Directive: Render every line of diagram source in all the rows below as a JSON list of strings, one string per line, leaving out blank lines and the pictures.

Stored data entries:

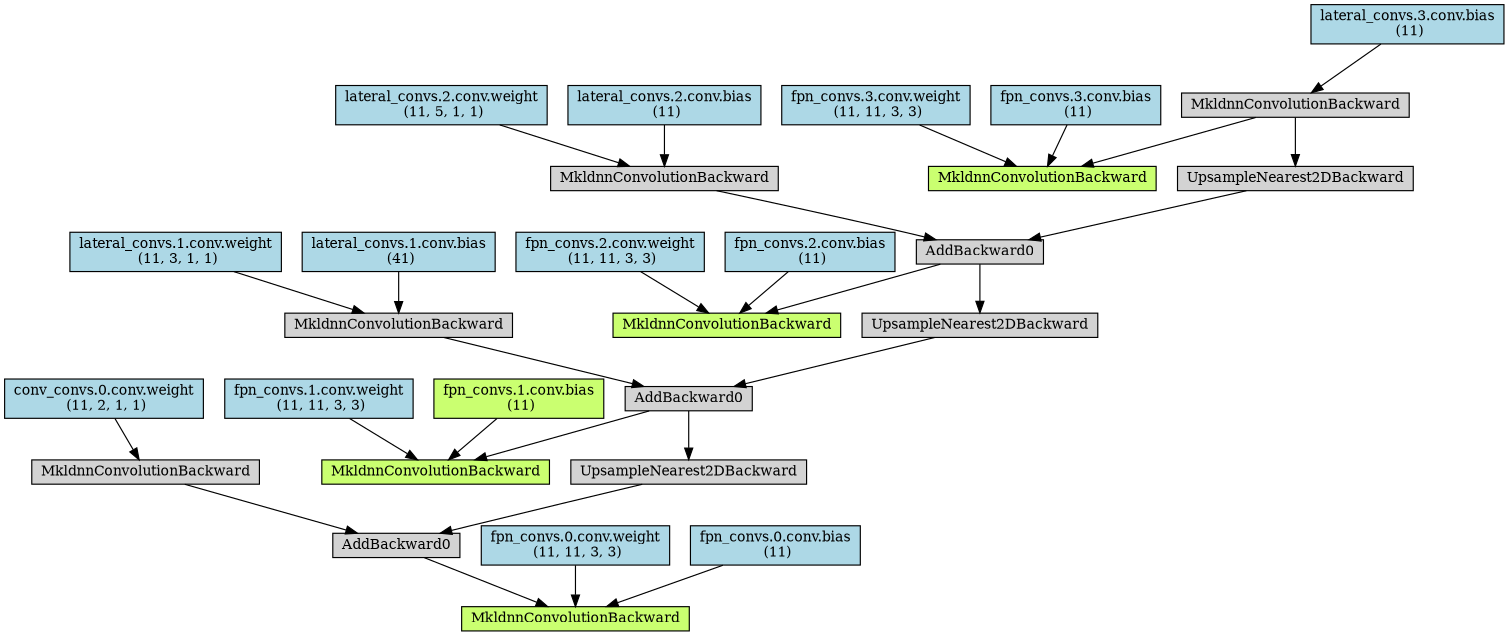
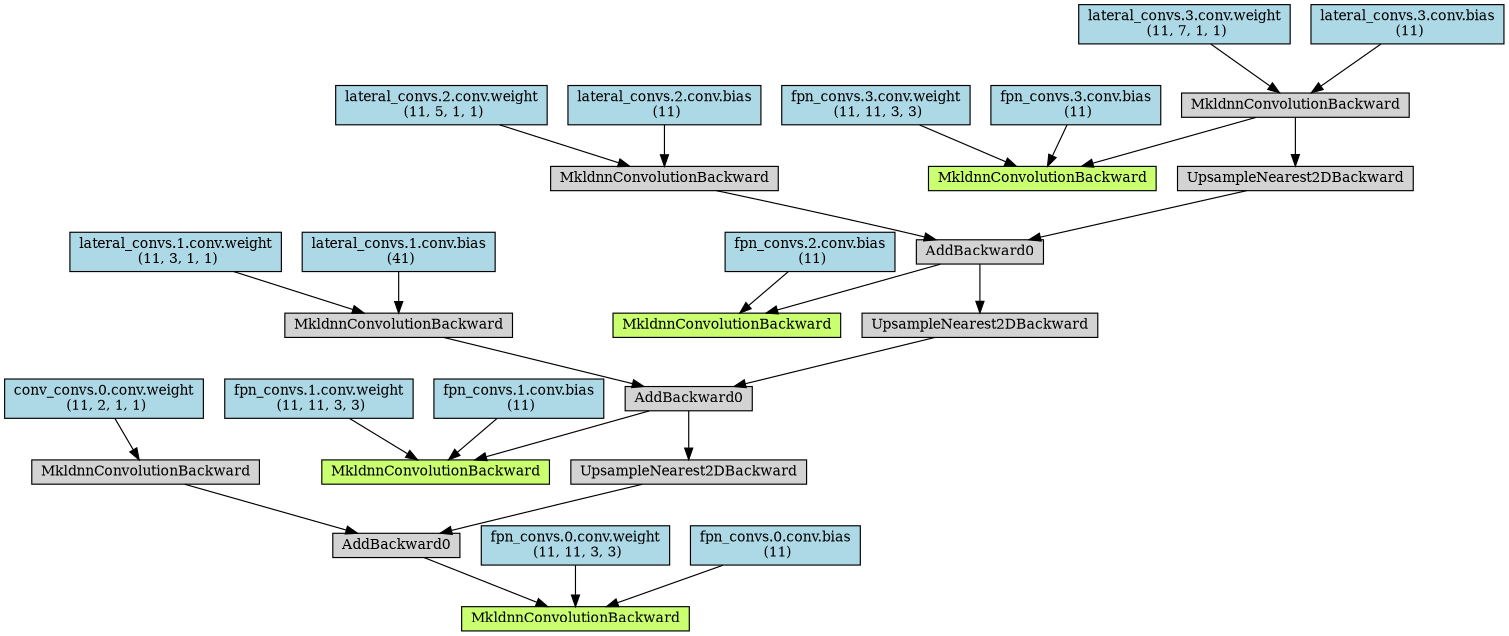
  digraph {
    node [align=left fillcolor=lightblue fontsize=12 ranksep=0.1 shape=box style=filled]
    n1 [fillcolor=darkolivegreen1 height=0.2 label=MkldnnConvolutionBackward]
    n2 [height=0.2 label=AddBackward0 fillcolor=""]
    n3 [height=0.2 label=MkldnnConvolutionBackward fillcolor=""]
    n4 [height=0.2 label="conv_convs.0.conv.weight\n (11, 2, 1, 1)"]
    n5 [height=0.2 label=UpsampleNearest2DBackward fillcolor=""]
    n6 [height=0.2 label=AddBackward0 fillcolor=""]
    n7 [fillcolor=darkolivegreen1 height=0.2 label=MkldnnConvolutionBackward]
    n8 [height=0.2 label=MkldnnConvolutionBackward fillcolor=""]
    n9 [height=0.2 label="lateral_convs.1.conv.weight\n (11, 3, 1, 1)"]
    n10 [height=0.2 label="lateral_convs.1.conv.bias\n (41)"]
    n11 [height=0.2 label=UpsampleNearest2DBackward fillcolor=""]
    n12 [height=0.2 label=AddBackward0 fillcolor=""]
    n13 [fillcolor=darkolivegreen1 height=0.2 label=MkldnnConvolutionBackward]
    n14 [height=0.2 label=MkldnnConvolutionBackward fillcolor=""]
    n15 [height=0.2 label="lateral_convs.2.conv.weight\n (11, 5, 1, 1)"]
    n16 [height=0.2 label="lateral_convs.2.conv.bias\n (11)"]
    n17 [height=0.2 label=UpsampleNearest2DBackward fillcolor=""]
    n18 [height=0.2 label=MkldnnConvolutionBackward fillcolor=""]
    n19 [fillcolor=darkolivegreen1 height=0.2 label=MkldnnConvolutionBackward]
+   n20 [height=0.2 label="lateral_convs.3.conv.weight\n (11, 7, 1, 1)"]
    n21 [height=0.2 label="lateral_convs.3.conv.bias\n (11)"]
    n22 [height=0.2 label="fpn_convs.0.conv.weight\n (11, 11, 3, 3)"]
    n23 [height=0.2 label="fpn_convs.0.conv.bias\n (11)"]
    n24 [height=0.2 label="fpn_convs.1.conv.weight\n (11, 11, 3, 3)"]
-   n25 [fillcolor=darkolivegreen1 height=0.2 label="fpn_convs.1.conv.bias\n (11)"]
-   n26 [height=0.2 label="fpn_convs.2.conv.weight\n (11, 11, 3, 3)"]
+   n25 [height=0.2 label="fpn_convs.1.conv.bias\n (11)"]
    n27 [height=0.2 label="fpn_convs.2.conv.bias\n (11)"]
    n28 [height=0.2 label="fpn_convs.3.conv.weight\n (11, 11, 3, 3)"]
    n29 [height=0.2 label="fpn_convs.3.conv.bias\n (11)"]
    n2 -> n1
    n3 -> n2
    n4 -> n3
    n5 -> n2
    n6 -> n5
    n6 -> n7
    n8 -> n6
    n9 -> n8
    n10 -> n8
    n11 -> n6
    n12 -> n11
    n12 -> n13
    n14 -> n12
    n15 -> n14
    n16 -> n14
    n17 -> n12
    n18 -> n17
    n18 -> n19
+   n20 -> n18
    n21 -> n18
    n22 -> n1
    n23 -> n1
    n24 -> n7
    n25 -> n7
-   n26 -> n13
    n27 -> n13
    n28 -> n19
    n29 -> n19
  }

Problem solution:
[
  "  digraph {",
  "    node [align=left fillcolor=lightblue fontsize=12 ranksep=0.1 shape=box style=filled]",
  "    n1 [fillcolor=darkolivegreen1 height=0.2 label=MkldnnConvolutionBackward]",
  "    n2 [height=0.2 label=AddBackward0 fillcolor=\"\"]",
  "    n3 [height=0.2 label=MkldnnConvolutionBackward fillcolor=\"\"]",
  "    n4 [height=0.2 label=\"conv_convs.0.conv.weight\\n (11, 2, 1, 1)\"]",
  "    n5 [height=0.2 label=UpsampleNearest2DBackward fillcolor=\"\"]",
  "    n6 [height=0.2 label=AddBackward0 fillcolor=\"\"]",
  "    n7 [fillcolor=darkolivegreen1 height=0.2 label=MkldnnConvolutionBackward]",
  "    n8 [height=0.2 label=MkldnnConvolutionBackward fillcolor=\"\"]",
  "    n9 [height=0.2 label=\"lateral_convs.1.conv.weight\\n (11, 3, 1, 1)\"]",
  "    n10 [height=0.2 label=\"lateral_convs.1.conv.bias\\n (41)\"]",
  "    n11 [height=0.2 label=UpsampleNearest2DBackward fillcolor=\"\"]",
  "    n12 [height=0.2 label=AddBackward0 fillcolor=\"\"]",
  "    n13 [fillcolor=darkolivegreen1 height=0.2 label=MkldnnConvolutionBackward]",
  "    n14 [height=0.2 label=MkldnnConvolutionBackward fillcolor=\"\"]",
  "    n15 [height=0.2 label=\"lateral_convs.2.conv.weight\\n (11, 5, 1, 1)\"]",
  "    n16 [height=0.2 label=\"lateral_convs.2.conv.bias\\n (11)\"]",
  "    n17 [height=0.2 label=UpsampleNearest2DBackward fillcolor=\"\"]",
  "    n18 [height=0.2 label=MkldnnConvolutionBackward fillcolor=\"\"]",
  "    n19 [fillcolor=darkolivegreen1 height=0.2 label=MkldnnConvolutionBackward]",
  "+   n20 [height=0.2 label=\"lateral_convs.3.conv.weight\\n (11, 7, 1, 1)\"]",
  "    n21 [height=0.2 label=\"lateral_convs.3.conv.bias\\n (11)\"]",
  "    n22 [height=0.2 label=\"fpn_convs.0.conv.weight\\n (11, 11, 3, 3)\"]",
  "    n23 [height=0.2 label=\"fpn_convs.0.conv.bias\\n (11)\"]",
  "    n24 [height=0.2 label=\"fpn_convs.1.conv.weight\\n (11, 11, 3, 3)\"]",
  "-   n25 [fillcolor=darkolivegreen1 height=0.2 label=\"fpn_convs.1.conv.bias\\n (11)\"]",
  "-   n26 [height=0.2 label=\"fpn_convs.2.conv.weight\\n (11, 11, 3, 3)\"]",
  "+   n25 [height=0.2 label=\"fpn_convs.1.conv.bias\\n (11)\"]",
  "    n27 [height=0.2 label=\"fpn_convs.2.conv.bias\\n (11)\"]",
  "    n28 [height=0.2 label=\"fpn_convs.3.conv.weight\\n (11, 11, 3, 3)\"]",
  "    n29 [height=0.2 label=\"fpn_convs.3.conv.bias\\n (11)\"]",
  "    n2 -> n1",
  "    n3 -> n2",
  "    n4 -> n3",
  "    n5 -> n2",
  "    n6 -> n5",
  "    n6 -> n7",
  "    n8 -> n6",
  "    n9 -> n8",
  "    n10 -> n8",
  "    n11 -> n6",
  "    n12 -> n11",
  "    n12 -> n13",
  "    n14 -> n12",
  "    n15 -> n14",
  "    n16 -> n14",
  "    n17 -> n12",
  "    n18 -> n17",
  "    n18 -> n19",
  "+   n20 -> n18",
  "    n21 -> n18",
  "    n22 -> n1",
  "    n23 -> n1",
  "    n24 -> n7",
  "    n25 -> n7",
  "-   n26 -> n13",
  "    n27 -> n13",
  "    n28 -> n19",
  "    n29 -> n19",
  "  }"
]